Krawczyk [27] proved that the inclusion of the n-bit shift into Rabin’s scheme [35] makes the scheme secure for message authentication provided that tag is encrypted using a one-time pad. He showed that the probability of breaking the resulting authentication scheme is \(\epsilon \leq \frac {l+n}{2^{n-1}}\), where n is CRC length and l is message length.

In [15] Krawczyk’s approach was extended to the case when a product of k irreducible polynomials is used to generate the CRC. The attack success probability of such an authentication scheme is \(\epsilon \leq \frac {(l+n)^{k}}{2^{n-k}}\).

In [14] generator polynomials of type (1 + x)p(x), where p(x) is a primitive polynomial, are used to generate the CRC. Such CRCs are able to detect all double-bit errors in a message, which is of importance for systems using Turbo codes, including LTE. The attack success probability in this case is \(\epsilon \leq \frac {l+n-1}{2^{n-2}}\).

Krawczyk also developed another interesting family of hash functions based on Toeplitz hashing in which the columns of a matrix are formed by the consecutive states on an LFSR [27]. Such a method has a lower hashing and authentication strength compared to the approach based on a random matrix, namely \(\epsilon \leq \frac {l}{2^{n-1}}\), where n is CRC length and l is message length, however its implementation cost is much smaller.

Apart from CRC, other error detecting/correcting codes were also proposed for message authentication.

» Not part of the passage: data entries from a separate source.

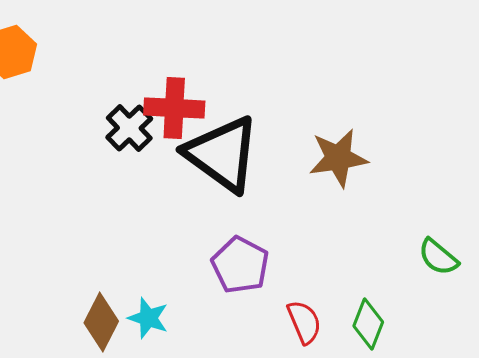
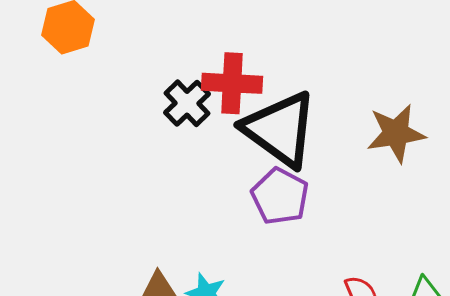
purple pentagon: (240, 265) -> (280, 196), moved

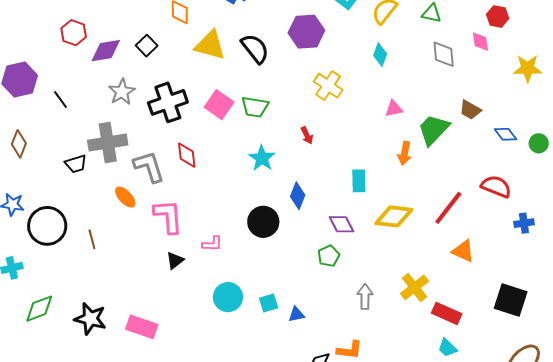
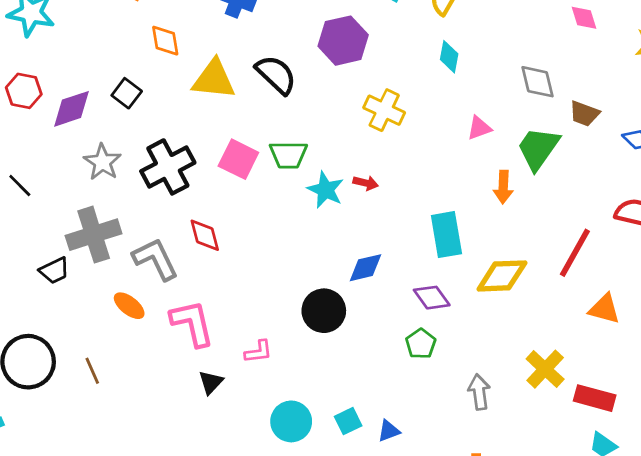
gray diamond: (444, 54) -> (537, 82), moved
red arrow: (307, 135) -> (366, 183), turned -42
cyan star: (262, 158) -> (326, 190), moved
cyan rectangle: (359, 181) -> (446, 235), size x1.4
blue diamond: (298, 196) -> (366, 268), turned 64

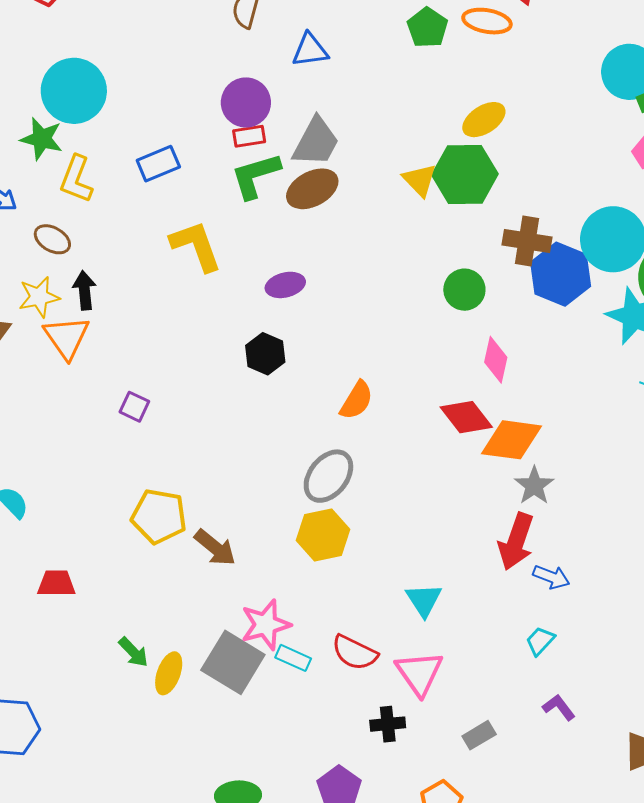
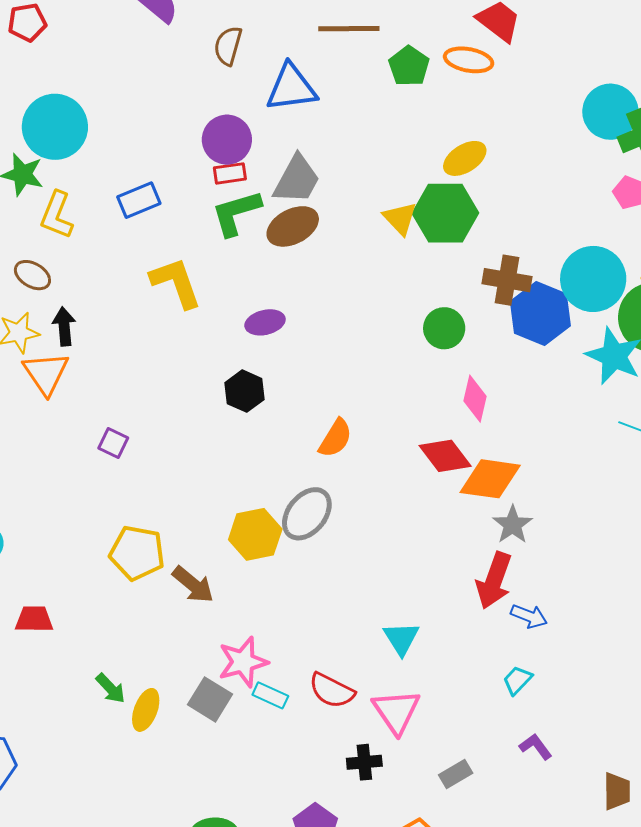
blue triangle: (310, 50) -> (291, 88), size x1.4
yellow hexagon: (323, 535) -> (255, 534), moved
gray square: (233, 662) -> (210, 699), size x0.7

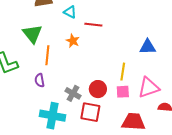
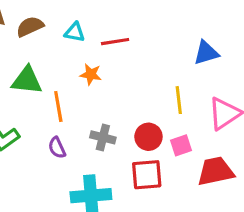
green triangle: (32, 34) -> (27, 80), turned -30
pink square: (123, 92) -> (181, 145), moved
gray cross: (73, 93) -> (103, 137), moved

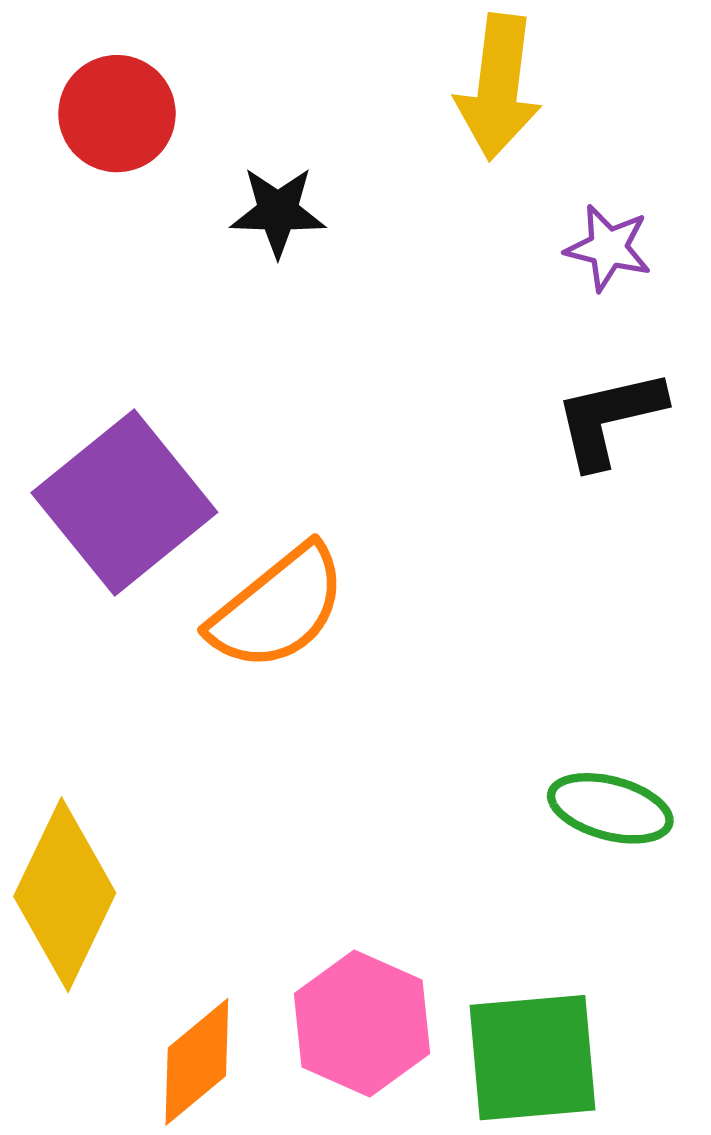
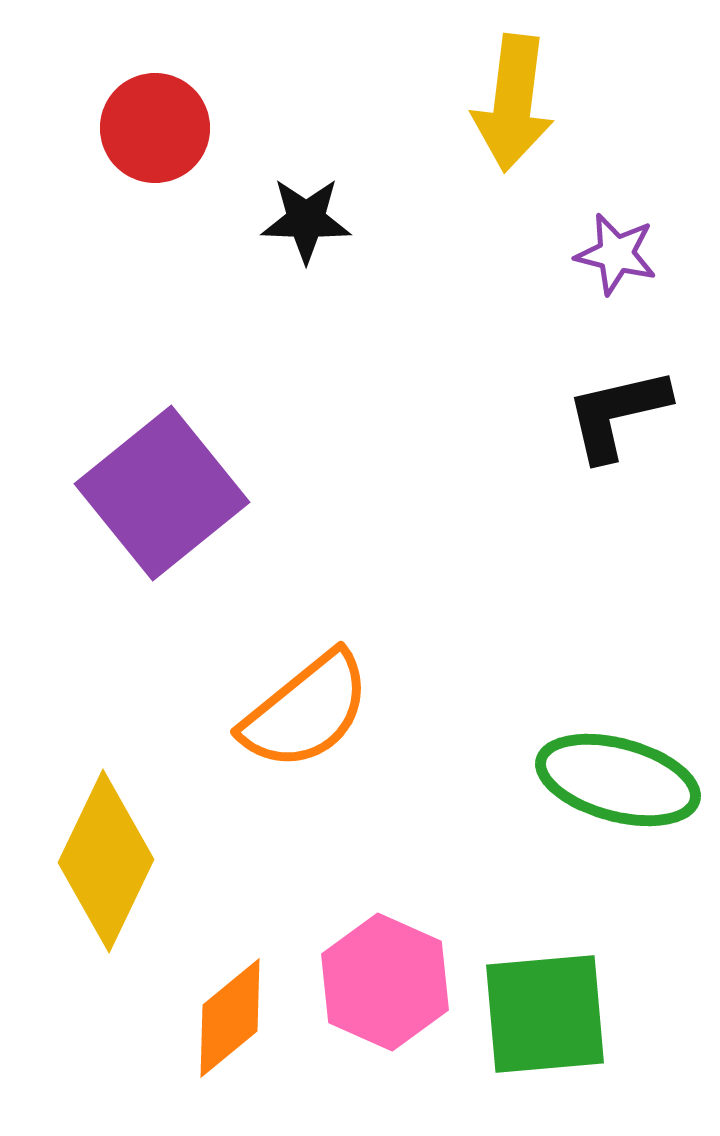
orange semicircle: (278, 608) -> (306, 711), moved
green ellipse: (610, 808) -> (618, 780), size x1.4

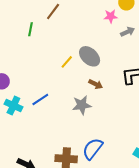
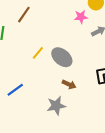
yellow line: (67, 62) -> (38, 53), moved
blue line: (40, 99) -> (15, 90), moved

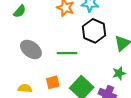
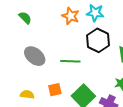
green semicircle: (20, 11) -> (25, 18), turned -88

MACs based on BCH and Reed-Solomon error-correcting codes were presented in [29].

8 Conclusion

In this paper, we introduced two new families of cryptographically secure hash functions based on CRCs. Similarly to previously proposed cryptographically secure CRC-based hash families, the presented ones enable combining the detection of random and malicious errors without increasing bandwidth. They detect the same type of burst errors as cryptographically non-secure CRCs based on irreducible generator polynomials. They retain most of the encoding and decoding implementation simplicity of cryptographically non-secure CRCs except that the LFSR implementing the division modulo generator polynomial needs to have re-programmable feedback connections. The main advantage of the presented CRCs over the previously proposed ones is that the irreducibility testing, which is either time or memory consuming, can be omitted.

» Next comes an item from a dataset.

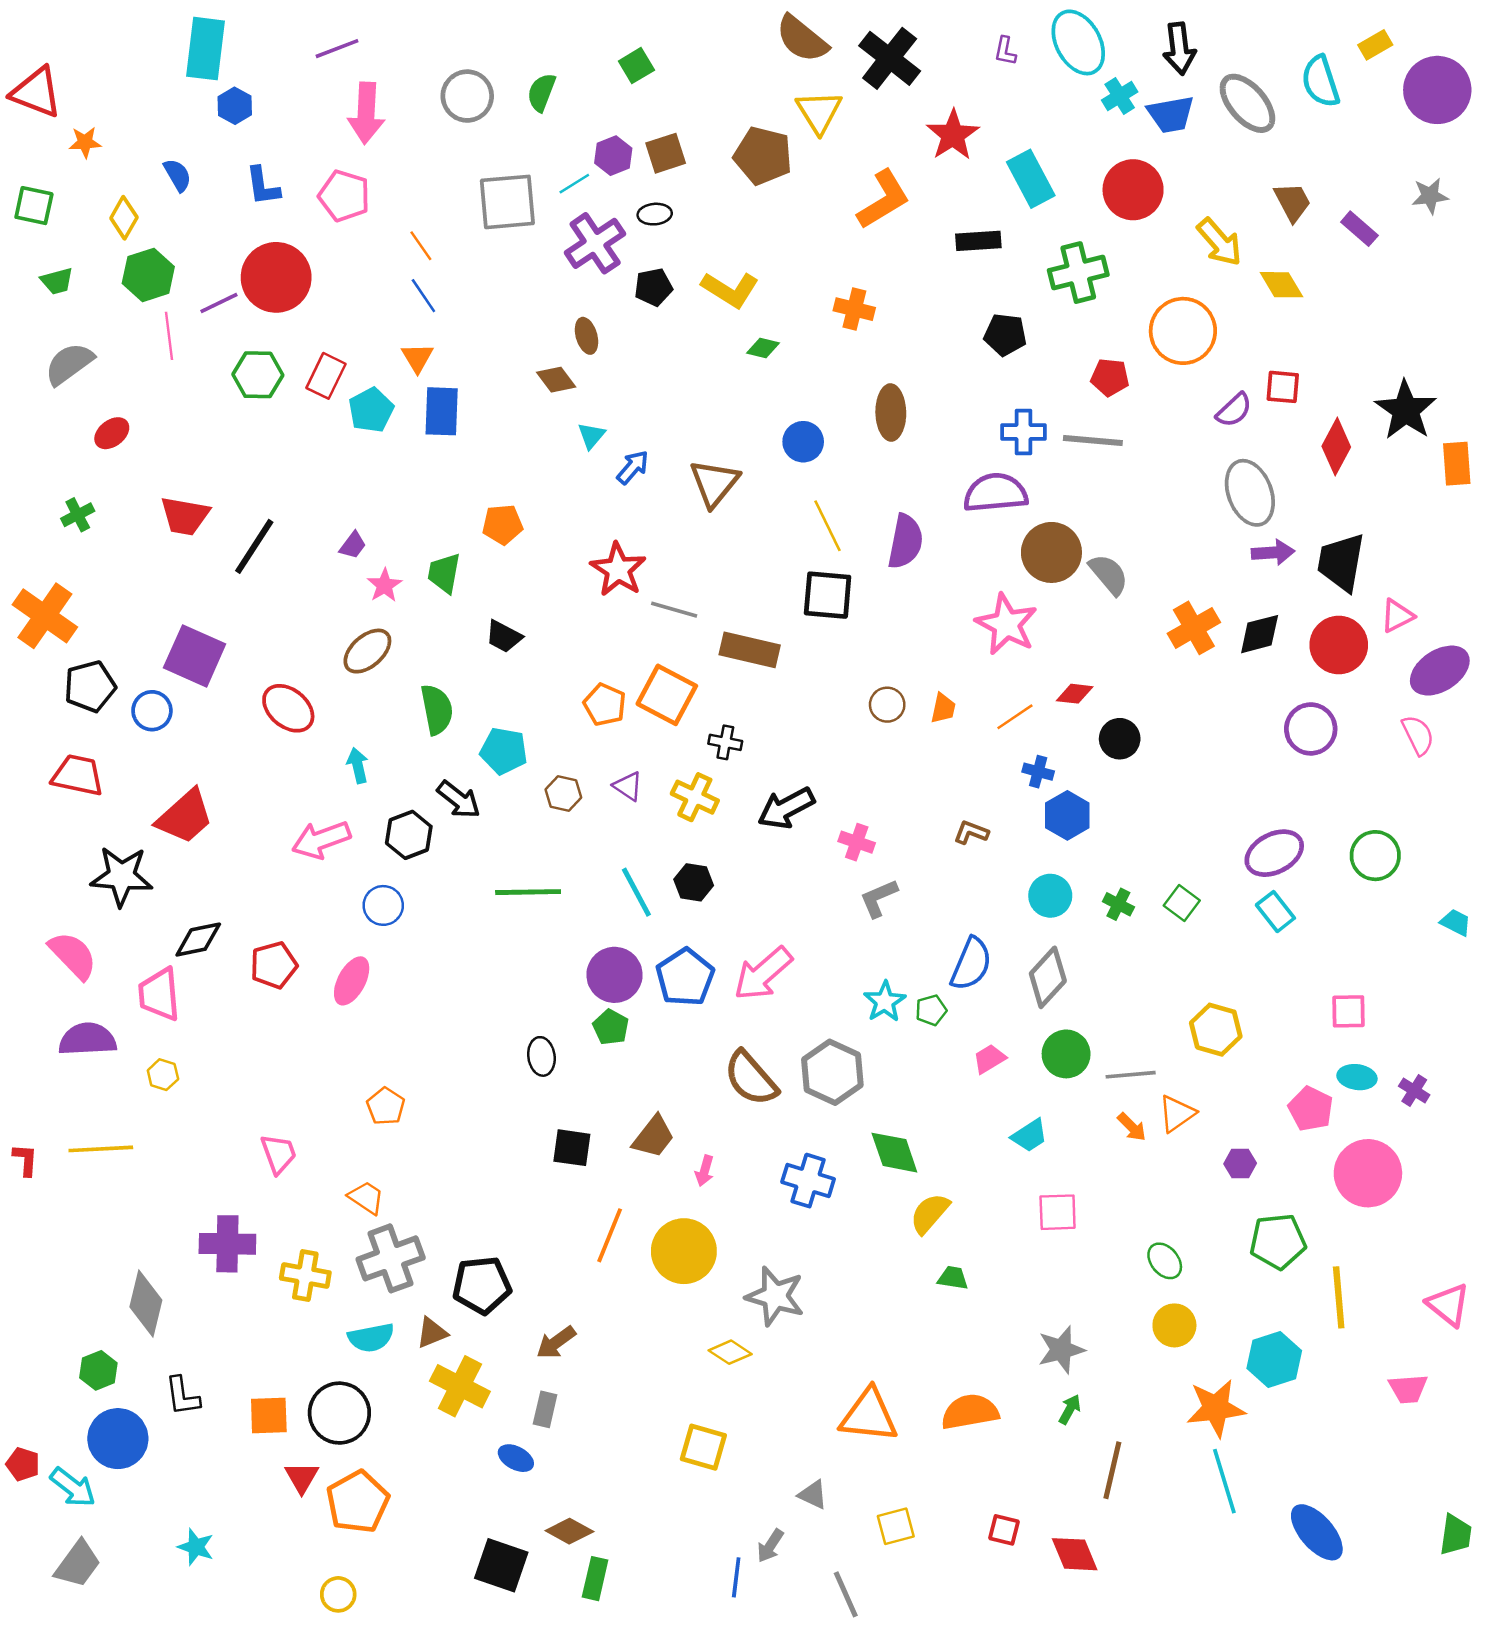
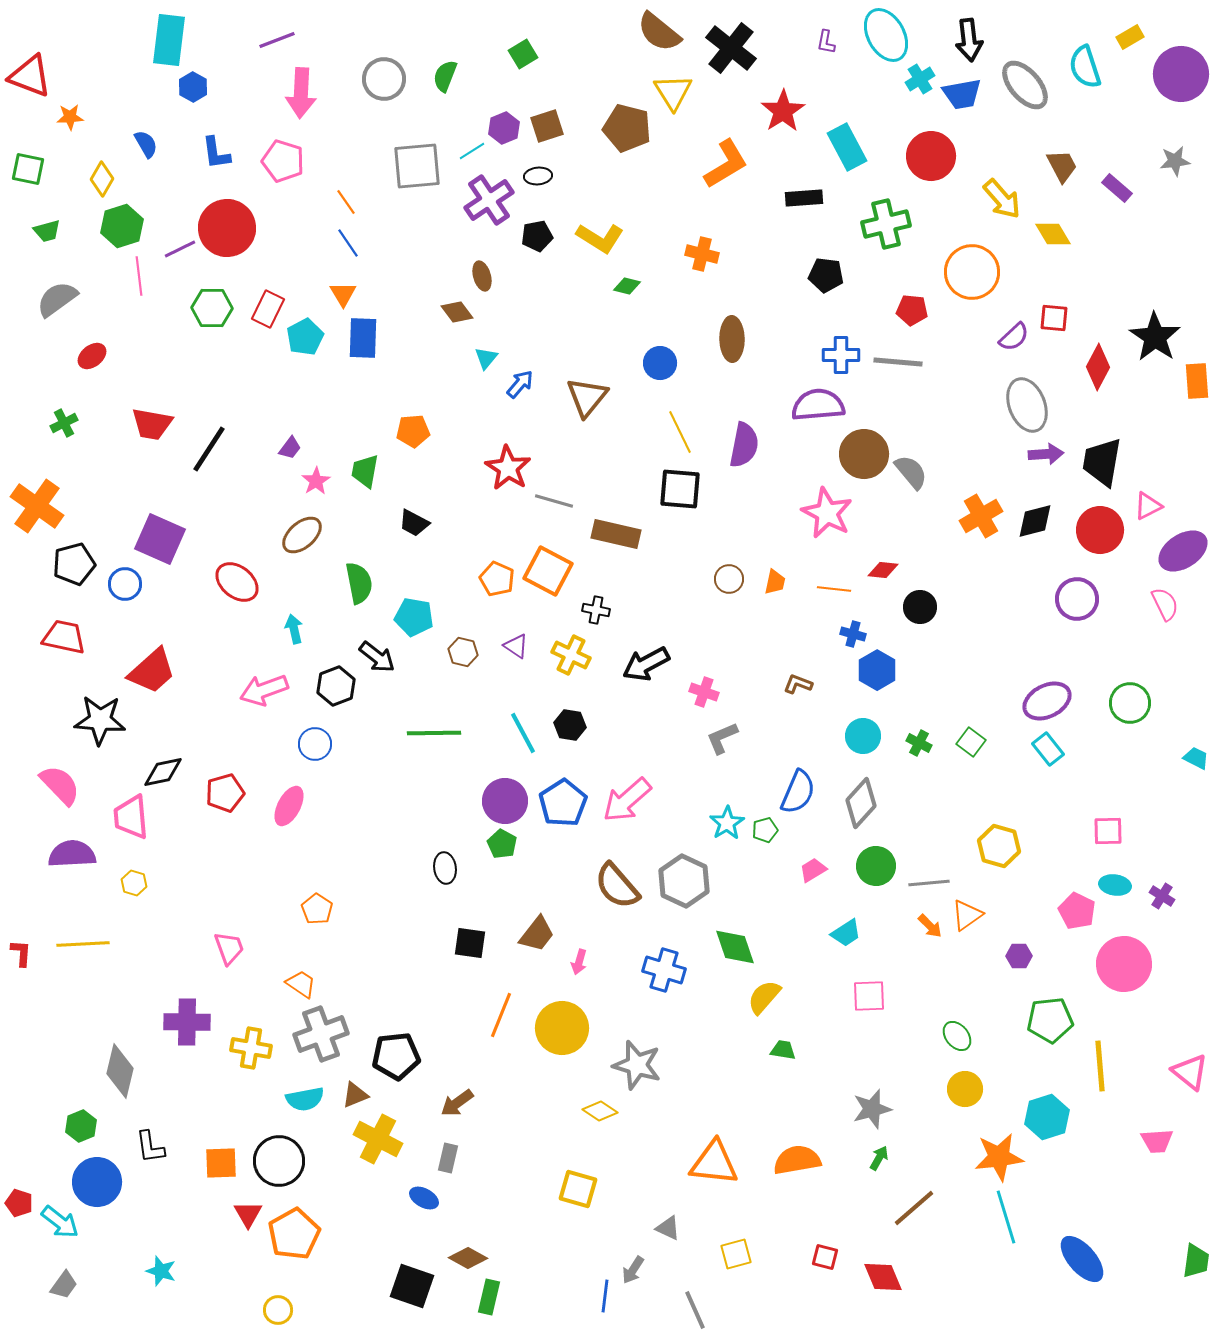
orange line: (1015, 717) -> (834, 589), turned 40
brown line: (1112, 1470) -> (914, 1208), turned 36
gray trapezoid: (78, 1564) -> (64, 1285), size x0.7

However, using random polynomials as generator polynomials for the CRC gives an adversary a higher chance of braking authentication. We provided a detailed quantitative analysis of the achieved security as a function of message and CRC lengths and showed that the presented authentication scheme is particularly suitable for short messages. Short messages (a few bytes to a few tens of bytes) are expected to be dominant in machine-to-machine (M2M) communication. Since the presented method provides some level of integrity protection almost for free, it might be quite useful for resource-constrained M2M devices.

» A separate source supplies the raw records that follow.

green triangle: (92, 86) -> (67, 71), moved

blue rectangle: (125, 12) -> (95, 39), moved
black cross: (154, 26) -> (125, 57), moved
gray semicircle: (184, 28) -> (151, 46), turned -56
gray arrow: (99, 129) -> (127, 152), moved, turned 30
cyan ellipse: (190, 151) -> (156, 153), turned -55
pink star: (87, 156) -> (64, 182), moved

Note that in our attack scenario it is assumed that an adversary gets access to a message and its authentication tag. Other attack scenarios are also possible, for example, an adversary may have an access to a verification oracle as well. In this case any cryptographic CRC, including the presented one, is susceptible to Ferguson’s attack [20, 31] which reveals the polynomial used for generating the CRC with the probability 2n, where n is the polynomial degree. The access to an oracle is a reasonable assumption, for example, in a multicast.Footnote 3 Therefore, we do not recommend the use of cryptographic CRCs with short generator polynomials.

In the current wireless standard message formats two separate fields are typically used for the protection against random and malicious errors. These fields may be located on different layers, e.g. in LTE the CRC is located at the physical (PHY) layer while the message authentication code is located at the packet data convergence protocol (PDCP) layer. A good strategy might be to combine these two fields into the one at the PHY layer and use the a cryptographic CRC for the protection against both types of errors. Future work involves investigating implications for security and coverage caused by such a merge.